A 2-percent-per-year
emissions cut could very well save the life of your
child and your home. The difference between today's
balmy temperatures and the last ice age is just 9
degrees. We are already going to endure a 3-degree
increase, no matter what. If we act now, we can avoid a
catastrophic 5-degree rise that may drastically alter
our climate.
"Every 10th of a
degree matters," notes Eban Goodstein, a professor of
economics at Lewis & Clark College in Portland, Ore. "It
raises the possibility that we might trigger some
catastrophic outcome - massive sea-level rise, loss of
forests globally - driven by intensified fire, or
large-scale methane releases from the tundra, pushing
temperatures even higher."
Goodstein is also
the director of Focus the Nation, a nonpartisan,
nonprofit organization that is organizing a massive
"teach-in" on college campuses and schools across the
country on Jan. 31. In case you weren't around during
the 1960s, a teach-in is when the entire school
(faculty, students, staff) takes a break from academia
and focuses its attention on one topic. In this case it
will be solutions to climate change. This could be the
largest national teach-in in our nation's history.
To kick it off, a
live, interactive Webcast called "The 2 Percent
Solution" will be beamed free to more than 10,000
screenings nationwide on Jan. 30 at 8 p.m., EST. "The 2
Percent Solution" features a panel discussion on
global-warming solutions with Stanford University
climate scientist Stephen Schneider, sustainability
expert Hunter Lovins from the Rocky Mountain Institute
and green-jobs pioneer Van Jones, board president of the
Ella Baker Center for Human Rights.
The teach-in will
culminate with people being asked to contact their
congressional representatives and demand action now.
This new style of green democracy was highly successful
with "Step It Up" events in 2007 to get congress to
draft legislation curbing emissions.
"Imagine every U.S.
congressperson, U.S. senator, governor, mayor and state
representative getting multiple invitations to sit down
and talk with young people about their future," states
the Focus the Nation Web site. "Imagine House Speaker
Nancy Pelosi declaring Jan. 31, 2008, 'Focus the Nation
Day' - canceling business in the House of
Representatives and urging members to get engaged.

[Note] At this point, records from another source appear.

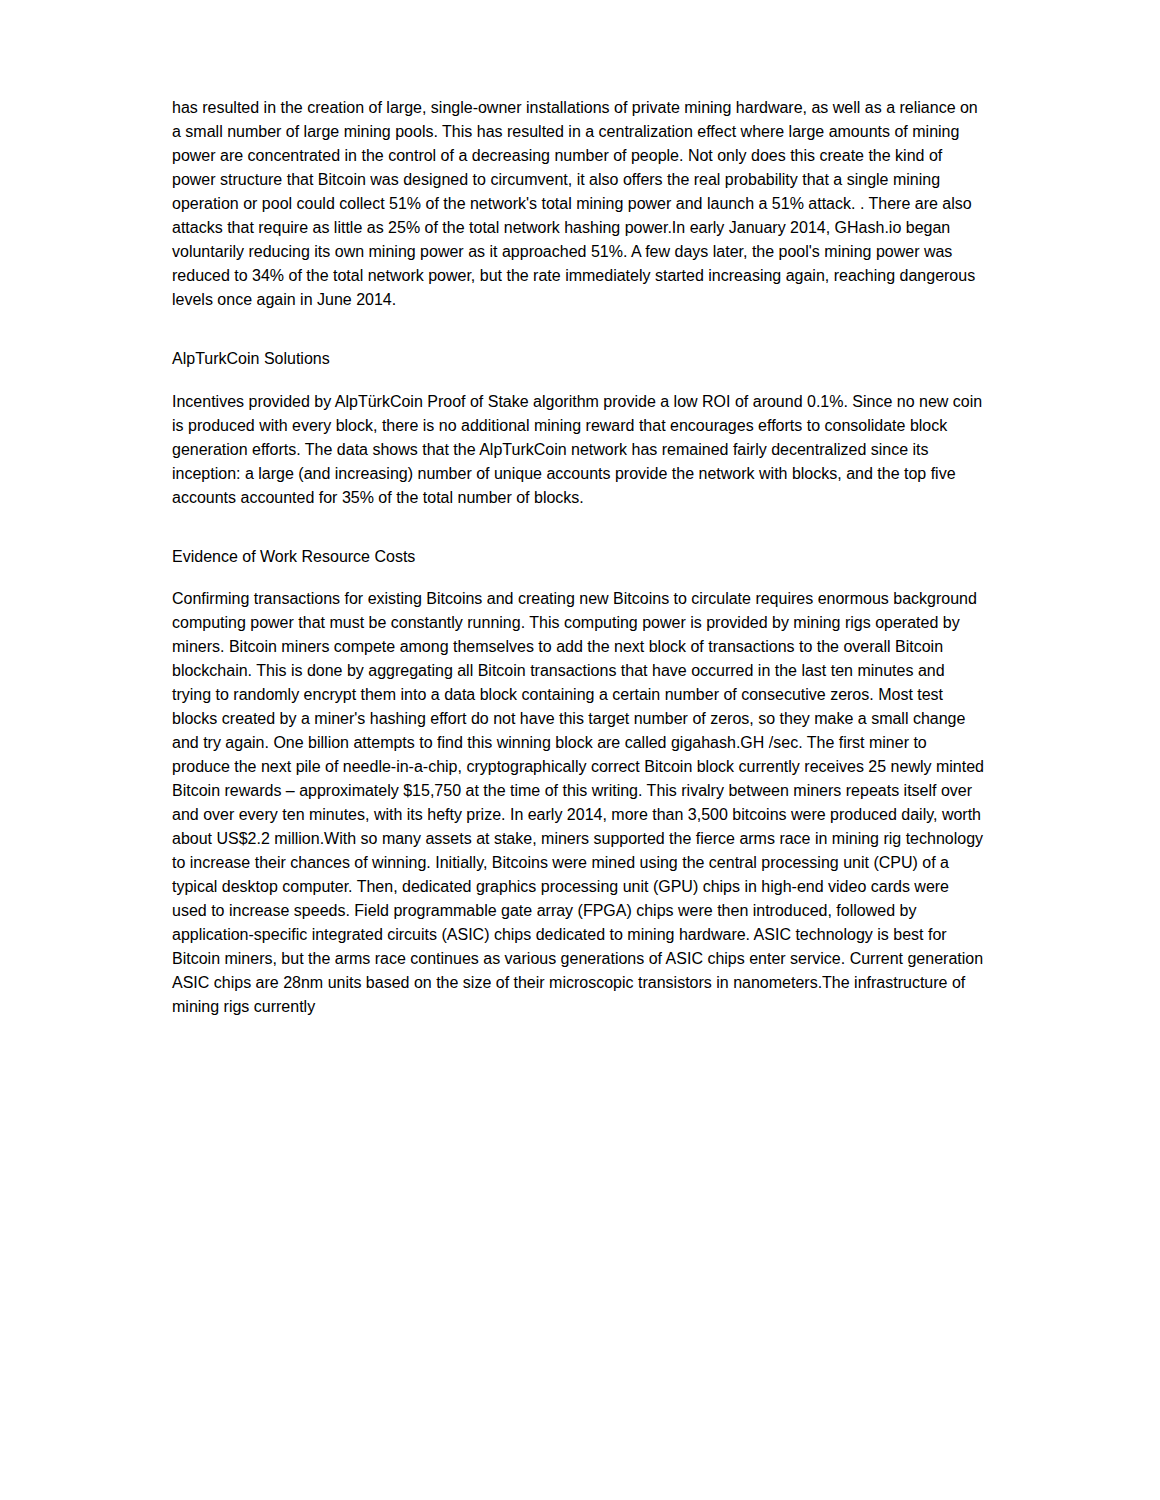has resulted in the creation of large, single-owner installations of private mining hardware, as well as a reliance on a small number of large mining pools. This has resulted in a centralization effect where large amounts of mining power are concentrated in the control of a decreasing number of people. Not only does this create the kind of power structure that Bitcoin was designed to circumvent, it also offers the real probability that a single mining operation or pool could collect 51% of the network's total mining power and launch a 51% attack. . There are also attacks that require as little as 25% of the total network hashing power.In early January 2014, GHash.io began voluntarily reducing its own mining power as it approached 51%. A few days later, the pool's mining power was reduced to 34% of the total network power, but the rate immediately started increasing again, reaching dangerous levels once again in June 2014.
AlpTurkCoin Solutions
Incentives provided by AlpTürkCoin Proof of Stake algorithm provide a low ROI of around 0.1%. Since no new coin is produced with every block, there is no additional mining reward that encourages efforts to consolidate block generation efforts. The data shows that the AlpTurkCoin network has remained fairly decentralized since its inception: a large (and increasing) number of unique accounts provide the network with blocks, and the top five accounts accounted for 35% of the total number of blocks.
Evidence of Work Resource Costs
Confirming transactions for existing Bitcoins and creating new Bitcoins to circulate requires enormous background computing power that must be constantly running. This computing power is provided by mining rigs operated by miners. Bitcoin miners compete among themselves to add the next block of transactions to the overall Bitcoin blockchain. This is done by aggregating all Bitcoin transactions that have occurred in the last ten minutes and trying to randomly encrypt them into a data block containing a certain number of consecutive zeros. Most test blocks created by a miner's hashing effort do not have this target number of zeros, so they make a small change and try again. One billion attempts to find this winning block are called gigahash.GH /sec. The first miner to produce the next pile of needle-in-a-chip, cryptographically correct Bitcoin block currently receives 25 newly minted Bitcoin rewards – approximately $15,750 at the time of this writing. This rivalry between miners repeats itself over and over every ten minutes, with its hefty prize. In early 2014, more than 3,500 bitcoins were produced daily, worth about US$2.2 million.With so many assets at stake, miners supported the fierce arms race in mining rig technology to increase their chances of winning. Initially, Bitcoins were mined using the central processing unit (CPU) of a typical desktop computer. Then, dedicated graphics processing unit (GPU) chips in high-end video cards were used to increase speeds. Field programmable gate array (FPGA) chips were then introduced, followed by application-specific integrated circuits (ASIC) chips dedicated to mining hardware. ASIC technology is best for Bitcoin miners, but the arms race continues as various generations of ASIC chips enter service. Current generation ASIC chips are 28nm units based on the size of their microscopic transistors in nanometers.The infrastructure of mining rigs currently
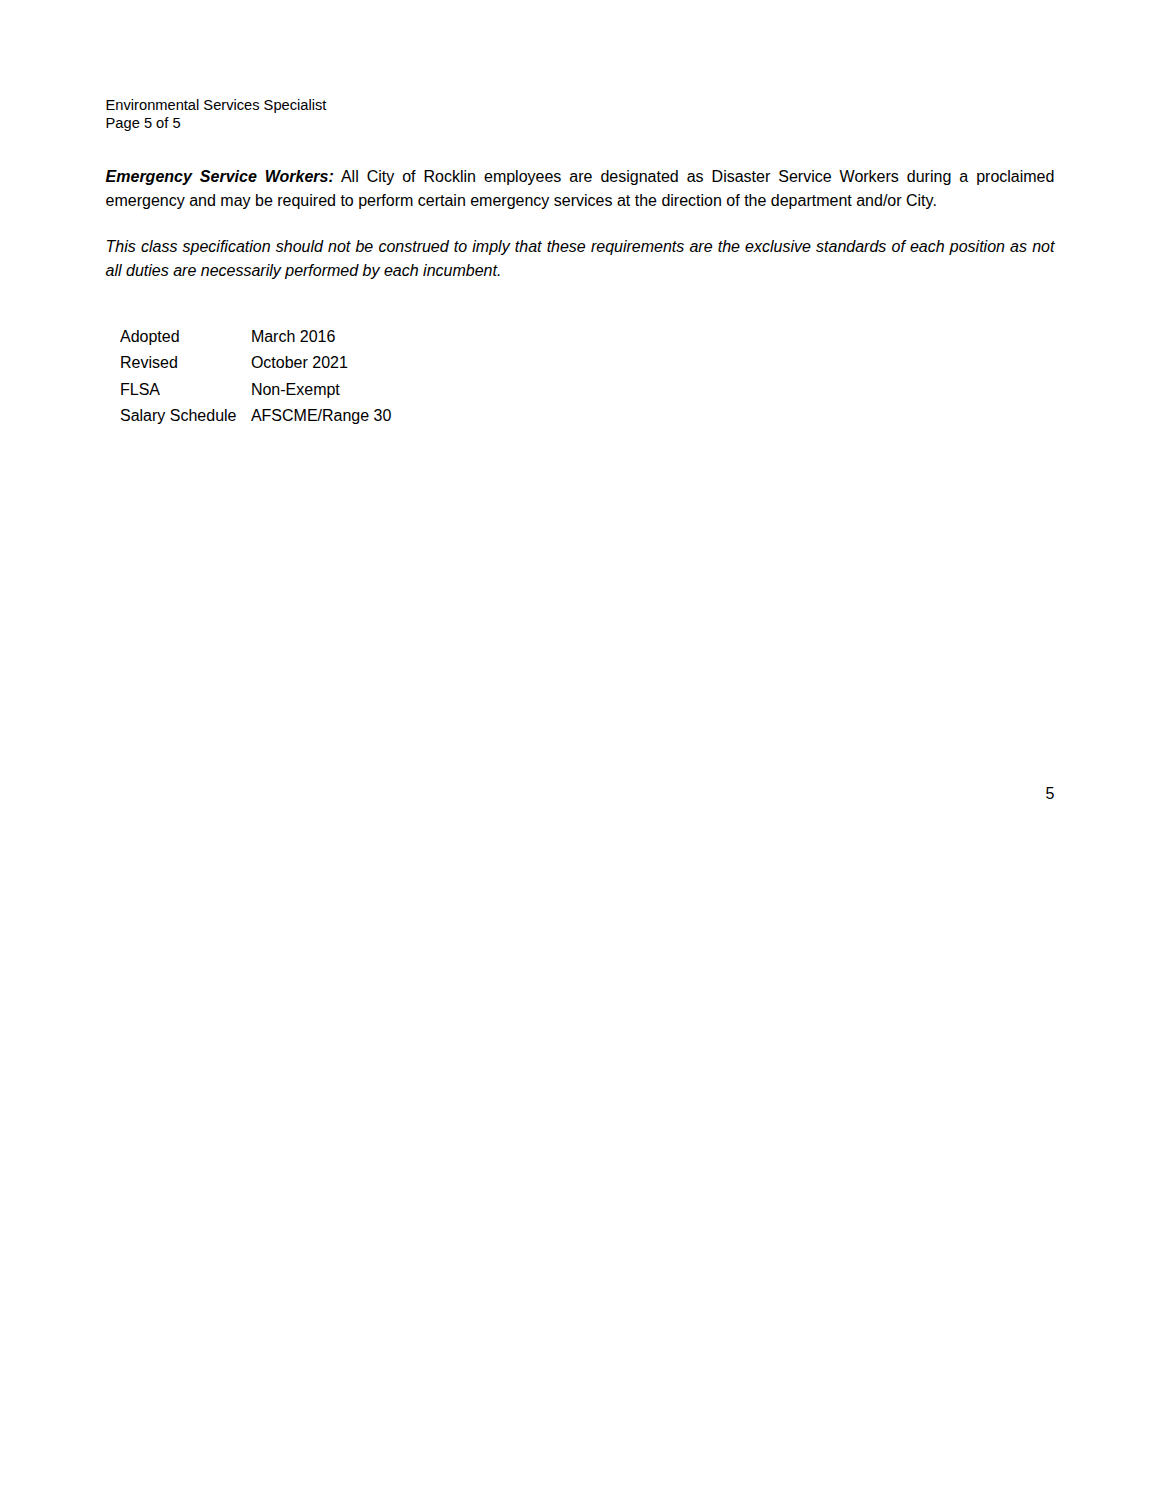Environmental Services Specialist
Page 5 of 5
Emergency Service Workers: All City of Rocklin employees are designated as Disaster Service Workers during a proclaimed emergency and may be required to perform certain emergency services at the direction of the department and/or City.
This class specification should not be construed to imply that these requirements are the exclusive standards of each position as not all duties are necessarily performed by each incumbent.
| Adopted | March 2016 |
| Revised | October 2021 |
| FLSA | Non-Exempt |
| Salary Schedule | AFSCME/Range 30 |
5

Imagine thousands of elected officials facing the
optimism, energy and moral authority of more than
100,000 students, forcing politicians out of complacency
and fatalism, and helping them confront this challenge
of our generation."
Focus the Nation's
Goodstein recently wrote in the environmental Web site
Grist: "Over the next year, a powerful, nonpartisan
movement demanding global-warming solutions will sweep
across this country and change the future, change our
future." He pauses: "Or it won't. Each of us now has to
decide: Will I be a leader in that movement? The science
is clear. Our future will be determined, literally, by
the readers of this post, who have heard the truth and
have said yes - or will say yes - to this challenge. And
unlike our forbearers, we are not threatened by dogs,
fire hoses, blacklisting, firing, beating, torture,
imprisonment or lynchings. We are free, if we choose, to
create the future."
Ross Gelbspan, who
has written and given speeches about climate change over
the past 10 years, recently wrote on his Web log: "While
a 2-percent reduction is too small, even that level of
reduction could well kick-start an exponential increase
in the rate of change. Eban Goodstein is tapping the
country's greatest pool of natural renewable energy -
young people's passion, dedication and willingness to
embrace the most threatening problem of all. This is the
target audience that I most believe will succeed (where
the rest of us have failed) in reclaiming the planet for
our common future."
Here are some
policy-based solutions to climate change:
- Invest in
renewable energy research and development (solar, wind,
hydro, geothermal, tidal).
- Create green jobs
by legislating energy efficiency (energy auditors, solar
installers, retrofitting old systems).
- Place a moratorium
on coal-burning plants that operate without carbon
capture and chemical sequestration methods.
- Put a cap on
carbon emissions and tax the largest polluters.
- Require that all
new buildings be "carbon neutral" by 2030, (emitting no
pollution from fossil fuels).
- Support forests as
our first line of defense against atmospheric carbon.
- And finally, adopt
California's standards requiring a 23-percent reduction
in global warming pollution from new vehicles sold by
2012, and a 30-percent reduction in global-warming
pollution from new vehicles sold by 2016.
Shawn Dell Joyce is
a sustainable artist and activist who lives in a green
home in New York's Hudson River valley.